TASK TO CARRY OUT:
Please edit the lines starting with the line that contains "Going by the" and going on through the line that contains "Should you stand", putting "person in blue jacket" in place of "person in green jacket" and changing nothing else. Give back only those lines.

RECORDS SHOWN:

- - - - -

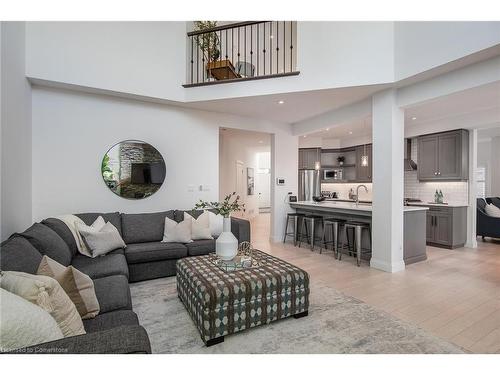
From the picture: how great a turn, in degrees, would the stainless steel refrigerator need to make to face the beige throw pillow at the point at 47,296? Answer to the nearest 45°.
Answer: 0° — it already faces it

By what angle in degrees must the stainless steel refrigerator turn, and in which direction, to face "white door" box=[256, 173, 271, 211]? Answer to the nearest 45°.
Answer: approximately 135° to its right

- - - - -

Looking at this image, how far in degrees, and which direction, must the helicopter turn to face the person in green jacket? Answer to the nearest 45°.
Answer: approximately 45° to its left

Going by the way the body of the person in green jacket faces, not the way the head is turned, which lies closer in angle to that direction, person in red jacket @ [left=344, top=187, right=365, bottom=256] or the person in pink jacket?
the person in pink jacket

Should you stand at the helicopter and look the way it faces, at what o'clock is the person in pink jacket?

- - - - -

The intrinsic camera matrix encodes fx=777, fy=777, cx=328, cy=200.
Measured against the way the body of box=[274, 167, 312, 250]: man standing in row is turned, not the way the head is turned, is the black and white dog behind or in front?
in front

- - - - -

ANSWER:
Going by the way the body of the person in blue jacket faces, not the way the head is turned, which lies closer in angle to that direction, person in red jacket @ [left=344, top=187, right=365, bottom=256] or the person in pink jacket?
the person in pink jacket

Should you stand at the helicopter and look the way it faces, at what o'clock is the person in pink jacket?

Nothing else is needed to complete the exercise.